**What you need to do**
Beginning with the line that contains "right back paw: (581, 417)", transcribe every line through the end of the entries exactly as written, and reproduce nothing else.

**** Supplied records ****

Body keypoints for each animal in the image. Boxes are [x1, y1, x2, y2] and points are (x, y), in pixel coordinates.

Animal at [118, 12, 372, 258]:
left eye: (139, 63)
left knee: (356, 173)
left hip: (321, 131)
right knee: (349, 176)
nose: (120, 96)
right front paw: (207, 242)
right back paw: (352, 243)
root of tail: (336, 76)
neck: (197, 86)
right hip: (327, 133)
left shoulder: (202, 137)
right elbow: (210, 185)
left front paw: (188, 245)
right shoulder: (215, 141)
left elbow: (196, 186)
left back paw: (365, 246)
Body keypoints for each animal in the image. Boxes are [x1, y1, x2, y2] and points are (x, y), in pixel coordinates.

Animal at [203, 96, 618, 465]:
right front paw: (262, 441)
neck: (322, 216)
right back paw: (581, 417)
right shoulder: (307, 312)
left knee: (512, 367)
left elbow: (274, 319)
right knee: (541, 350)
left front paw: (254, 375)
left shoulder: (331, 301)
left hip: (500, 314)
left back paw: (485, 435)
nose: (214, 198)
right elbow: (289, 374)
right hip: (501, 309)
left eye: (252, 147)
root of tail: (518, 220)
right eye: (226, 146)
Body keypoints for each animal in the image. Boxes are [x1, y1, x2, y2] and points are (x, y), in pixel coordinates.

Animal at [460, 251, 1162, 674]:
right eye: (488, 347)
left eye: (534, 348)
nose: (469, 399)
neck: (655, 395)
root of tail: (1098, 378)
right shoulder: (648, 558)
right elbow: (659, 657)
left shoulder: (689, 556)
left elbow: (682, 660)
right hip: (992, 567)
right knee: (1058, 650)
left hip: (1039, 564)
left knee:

****

**Written answer**
right back paw: (581, 417)
right shoulder: (307, 312)
left knee: (512, 367)
left elbow: (274, 319)
right knee: (541, 350)
left front paw: (254, 375)
left shoulder: (331, 301)
left hip: (500, 314)
left back paw: (485, 435)
nose: (214, 198)
right elbow: (289, 374)
right hip: (501, 309)
left eye: (252, 147)
root of tail: (518, 220)
right eye: (226, 146)
Body keypoints for each animal in the image. Boxes are [x1, y1, x2, y2] and points are (x, y), in pixel coordinates.

Animal at [460, 251, 1162, 674]:
right eye: (488, 347)
left eye: (534, 348)
nose: (469, 399)
neck: (655, 395)
root of tail: (1098, 378)
right shoulder: (648, 558)
right elbow: (659, 657)
left shoulder: (689, 556)
left elbow: (682, 660)
right hip: (992, 567)
right knee: (1058, 650)
left hip: (1039, 564)
left knee:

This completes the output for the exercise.